Chapter 2
2.1
The authors start by talking about how, in designing algorithms, efficiency is key. But what exactly does efficiency mean? Well, that is not an easy question. In fact, it's so difficult a question to answer that it took the authors of this book–with their super-smart brains and their Ph.Ds from M.I.T. and Eötvös–three whole tries to make up their minds. Or maybe that's just them doing what they said they'd do in the preface and approach algorithm design like a “thought process.” It reminds me a little bit of Goldilocks and the Three Bears. The first working definition of efficiency (runs fast on real inputs) is too inflexible. The second working definition (qualitatively better worse-case performance than brute-force) is too vague. And the third proposed definition is just right…well not really. The authors point out that there are of course, exceptions to the definition they settle on (running an algorithm in “polynomial time.”) And that technically n^200 shouldn't be considered efficient. But they say it usually works, so that's a good definition. Plus it's negatable.
2.2
First, the authors state that, in measuring efficiency of an algorithm, it's not really important to count the exact number of steps you have for a given input size, it's sufficient to describe it in less detail than that. Then, they introduce the idea of asymptotic upper bounds–or big O…and define it mathematically, and give an example to illustrate. They explain that you can have many upper bounds…big O isn't necessarily going to be the smallest upper bound for the algorithm.
They do a similar thing for the omega–the asymptotic lower bound–definition, illustration. And then they put the omega together with the big o dude and introduce the big theta tight bound, and explain why that's a useful thing to have because they are so precise. They show how to get it by taking a limit.
Then they run through, (and partially prove) properties of the bounding functions: transitivity, that adding two functions gives a function of the same order, that a function which is an asymptotic upper bound for another function is a tight bound for the sum of that function and itself.
Next, they run through noting properties of the different types of asymptotic bounds. For instance, the bound of polynomial functions is always determined by the highest exponent thingy in the function. They also point out that not all polynomial types are bounded by n raised to an integer power, like there can be O(n^1.59) Then, for logarithmic time they point out it doesn't really matter what the base of the log is because you can always translate between logs. O(log n) is sufficient.
This isn't true for exponentials, however. Just saying it's exponential time is sloppy because technically all exponentials are different.

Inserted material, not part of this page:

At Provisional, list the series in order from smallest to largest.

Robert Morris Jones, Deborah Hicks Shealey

But that doesn't usually matter too much, because exponential is really slow anyway.
Section 2.3 Starts with the authors saying how you have to explore possible data structures in order to properly analyze an algorithm. They then overview some properties of arrays: O(1) access O(n) search if unsorted O(log n) if sorted
They then overview (doubly linked) lists–quicker to delete/insert from end/beginning (book doesn't say O(1)?) but O(n) to add. Lists are better for things that change. O(n) to convert between array and list.

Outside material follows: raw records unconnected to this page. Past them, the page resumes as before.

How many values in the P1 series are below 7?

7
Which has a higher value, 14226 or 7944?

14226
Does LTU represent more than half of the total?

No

So, in implementing the Gale-Shapely algorithm they choose to represent preferenced with arrays, free men with a linked list, and pretty much what we talked about in class.
Section 2.4 Starts by recommending programmers consider “search space” (how much time the brute force method would take) when they begin to conduct analysis on a problem.

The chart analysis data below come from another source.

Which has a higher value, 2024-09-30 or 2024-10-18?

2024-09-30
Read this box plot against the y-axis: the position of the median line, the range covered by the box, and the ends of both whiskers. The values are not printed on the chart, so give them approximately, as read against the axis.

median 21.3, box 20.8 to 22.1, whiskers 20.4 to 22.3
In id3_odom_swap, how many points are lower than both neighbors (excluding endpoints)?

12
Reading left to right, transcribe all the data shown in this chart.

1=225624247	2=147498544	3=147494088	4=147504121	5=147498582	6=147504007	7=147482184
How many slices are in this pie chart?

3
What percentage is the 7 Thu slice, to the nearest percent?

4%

Then they forget about the whole brute force thing for awhile and analyze algorithms that run in O(n) time, like computing the maximum of a list, and merging two sorted lists. They talk about the strategy they use for proving the bound on the merging as an “accounting” scheme.
Then it talks about O(n*log(n)) time, and merge sort.
Then it talks about quadratic time, which arises when you need to work with pairs of inputs, and when you see a nested for loop. Finding the closest pair of points in a set.
Then cubic time, which happens with “more elaborate nested for-loops.” Finding whether two subsets are disjoint.
Then O(n^k): finding independent sets in a graph (n^k is number of subsets)
Then “beyond polynomial time”, like O(n^2*2^n) like for finding largest independent set in a graph.
n! is scarier than 2^n, n! is like all the perfect matchings in the Stable Matching Problem, for instance. But the authors brag how they were able to solve it in O(n^2), and later, with n! matchings of bipartite matching problem they can solve it in O(n^3). They must be really smart.
Also, n! is search space for travelling salesman problem for which there is no known efficient solution.
2.5 Introduce priority queues. Priority queues can sort in O(n) priority queue operations, so if each operation is log n, then O(n*log n). Implementing such a priority queue, however, can be a heap of trouble. So, the authors introduce heaps. Heaps “combine benefits of sorted array and list.” I still don't understand why initializing the heap is O(n). Not a lot of elaboration in the text.
I have a feeling these last three sections would have been much more readable if it had been new material. It seemed to overlap almost entirely what I had already learned in the lecture. Probably it's easier to learn this material in the lecture, because you'd passively learn it from the book because it's all there laid out for you–but you get to learn it actively in the lecture because the problems are posed and your mind has to actively explore for an answer until another student utters it or it's explained by Dr. Sprenkle.